Source text »
-- -- --

If a Little is Good, is More Better?
Abstract & Commentary
Synopsis: Longer sleep was not associated with increased quality of well-being, but greater sleep
Source: Jean-Louis G, et al. Sleep. 2000;23:1115-1121.
Jean-louis and colleagues recruited a total of 273 San Diego adults aged 40-64 years by random telephone dialing. Subjects underwent interviews, collection of demographic data, and administration of the Quality of Well-Being (QWB) and Center for Epidemiologic Studies-Depression (CES-D) scales. They also wore wrist actigraphs at home for 3 days to record level of activity and exposure to light. Greater quality of well-being (QWB) was associated with greater sleep satisfaction, younger age, less obesity, non-Hispanic White ethnicity, and greater light exposure. Sleep duration was not associated with QWB. Depression (CES-D) scores correlated positively with QWB and negatively with self-rated sleep satisfaction and habitual sleep time.

-- -- --

Extracted material »
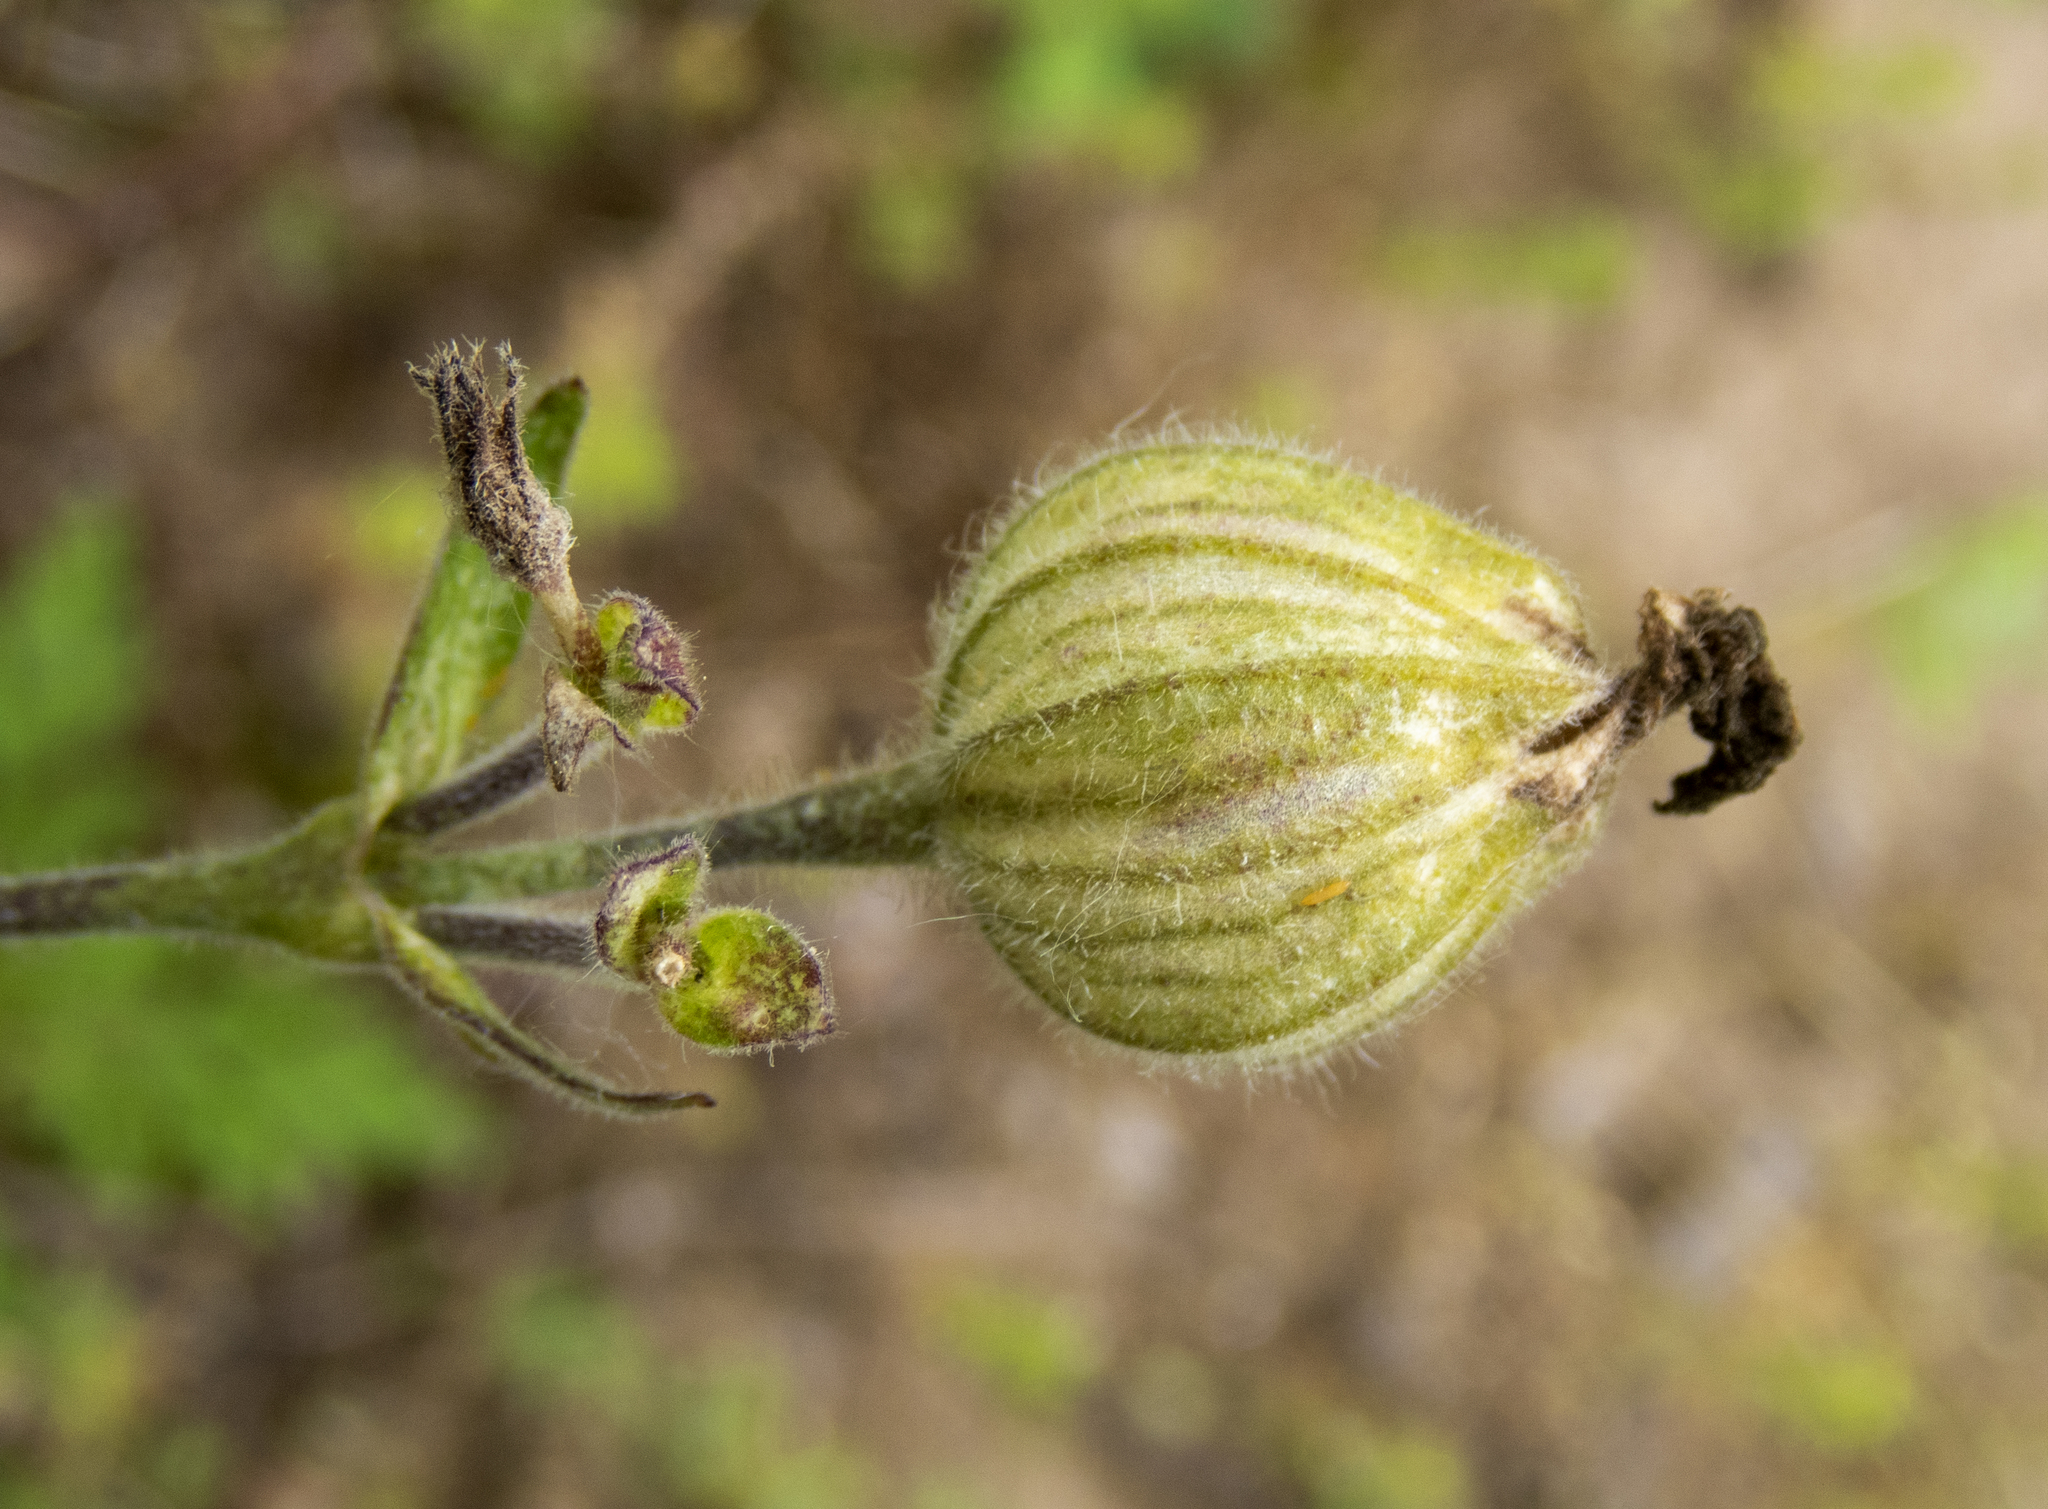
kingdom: Plantae
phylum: Tracheophyta
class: Magnoliopsida
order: Caryophyllales
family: Caryophyllaceae
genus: Silene
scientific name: Silene latifolia
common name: White campion
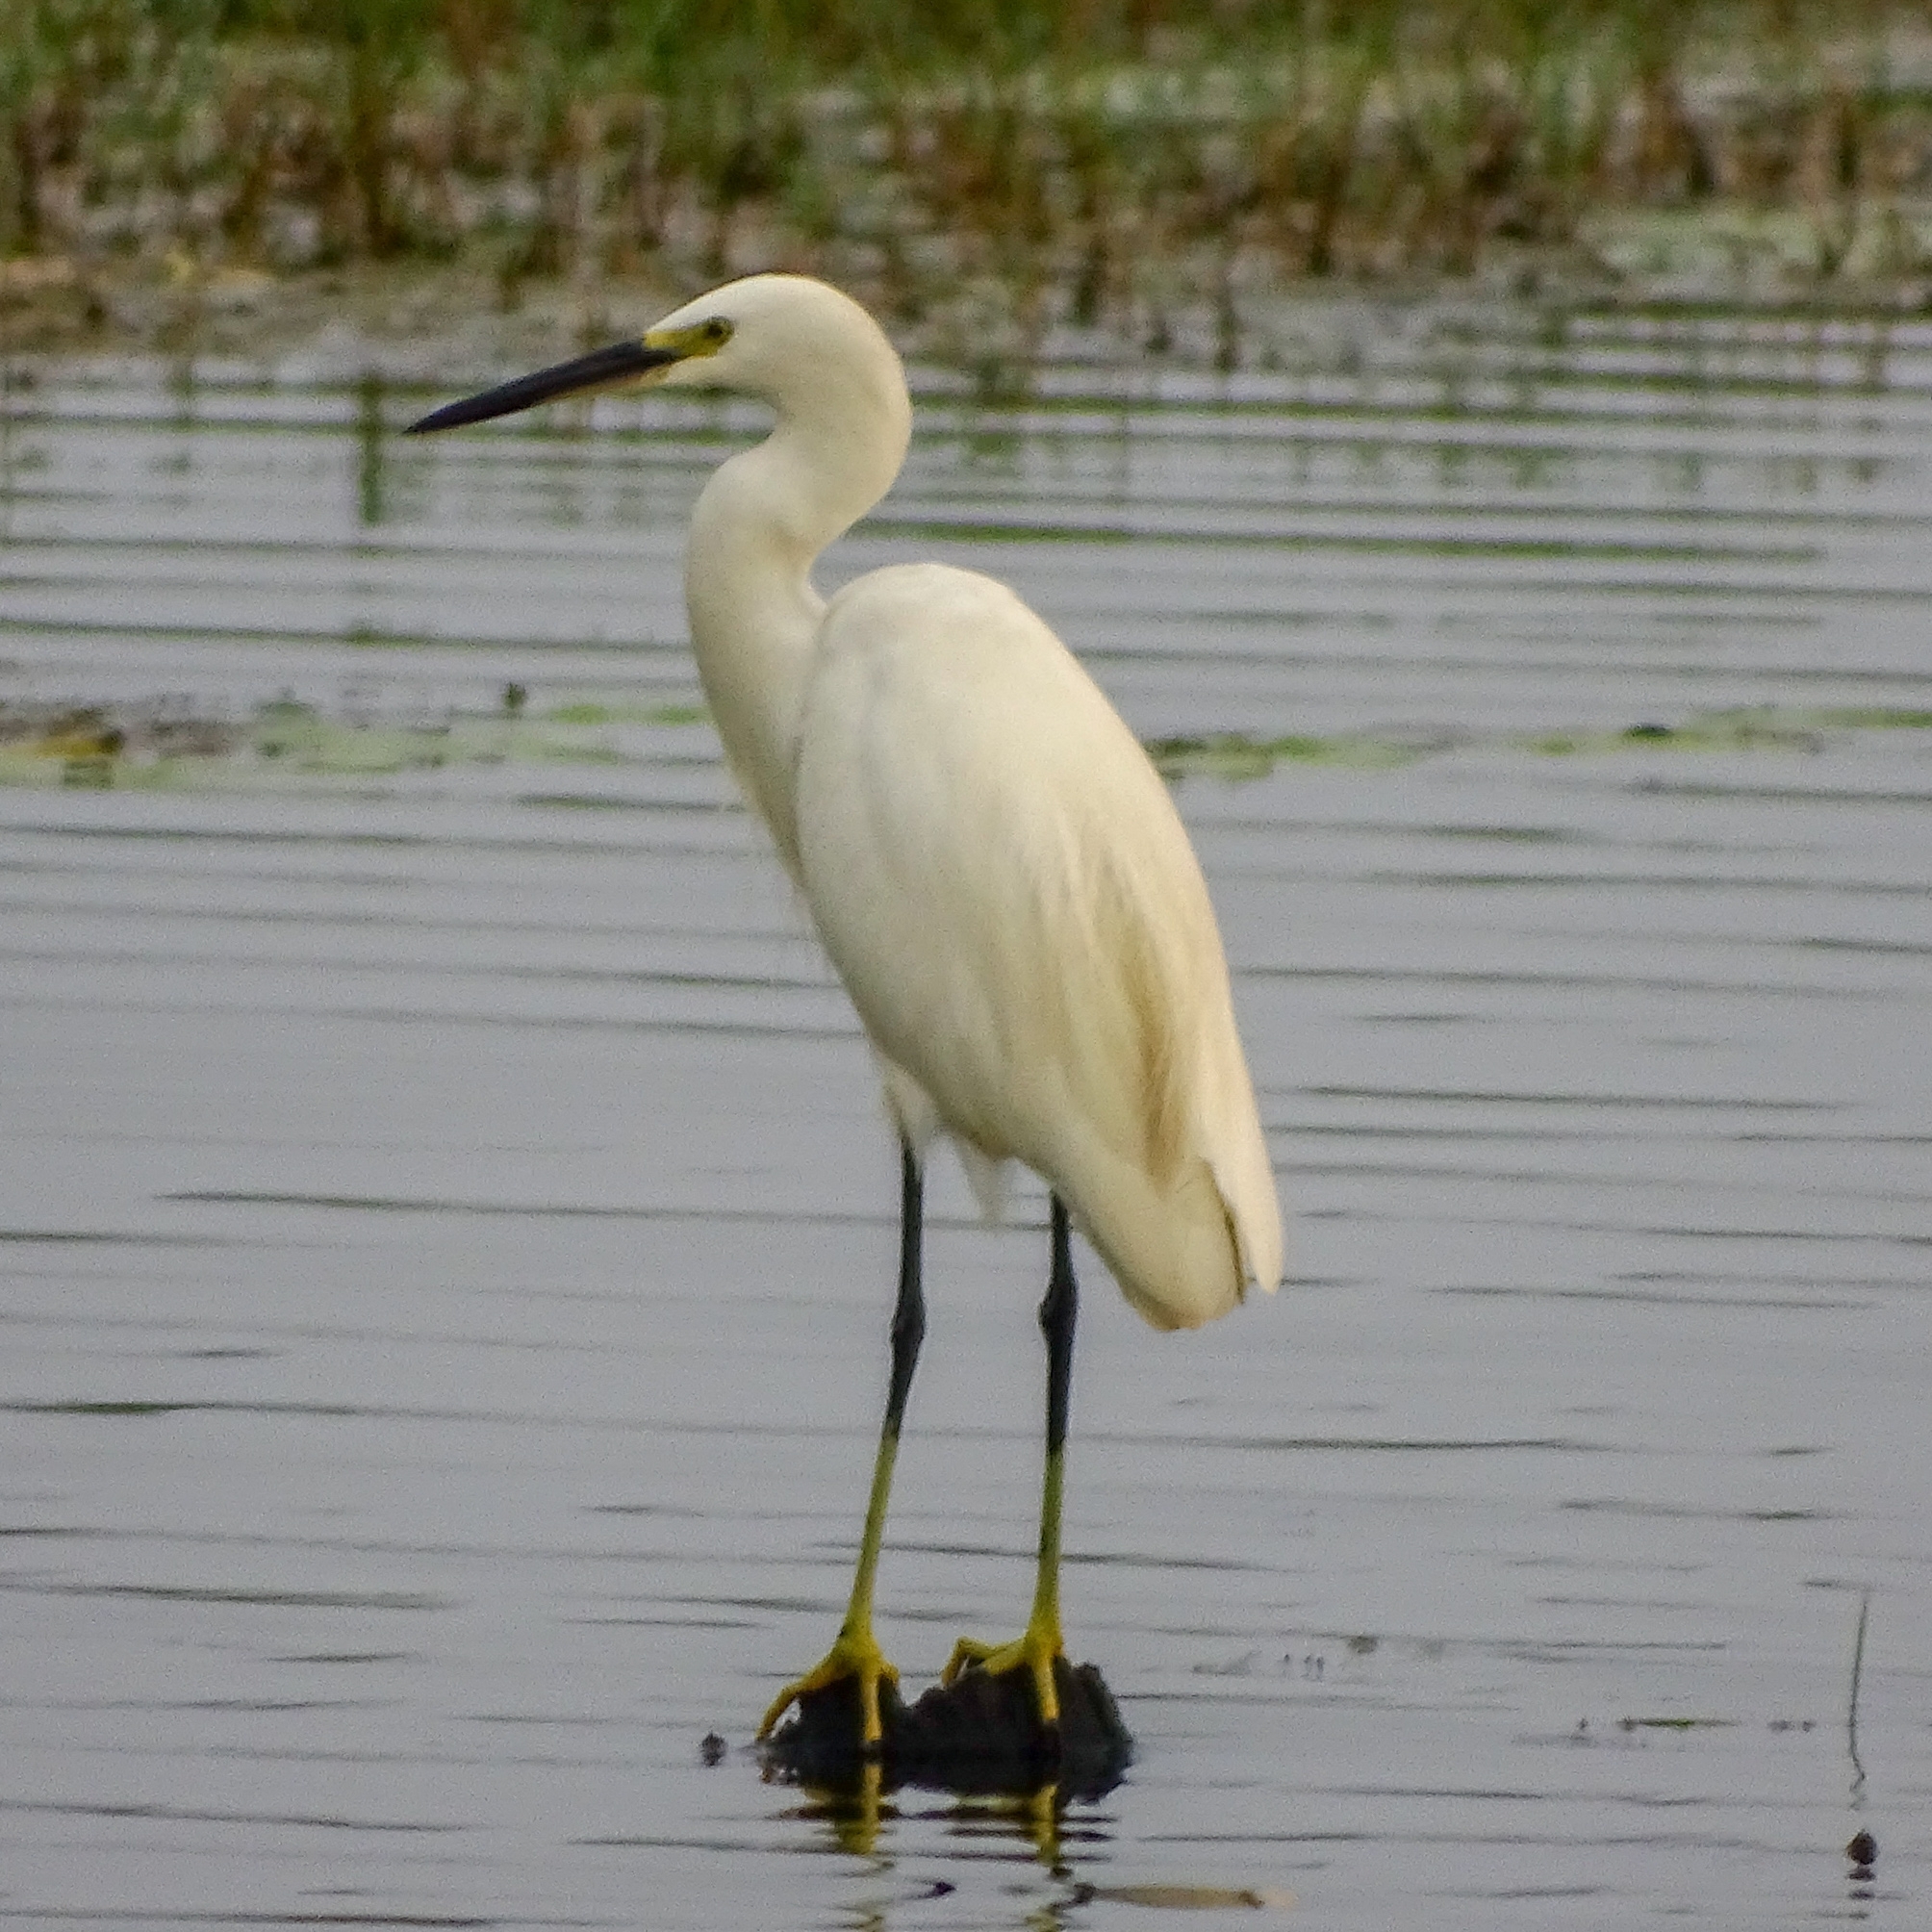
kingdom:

-- -- --

Work to complete »
From the sleep study summary, quote the passage from "Abstract & Commentary" up to and including "al. Sleep. 2000;23:1115-1121.". The items are separate material with no link to the sleep study summary.

Exercise result »
Abstract & Commentary
Synopsis: Longer sleep was not associated with increased quality of well-being, but greater sleep
Source: Jean-Louis G, et al. Sleep. 2000;23:1115-1121.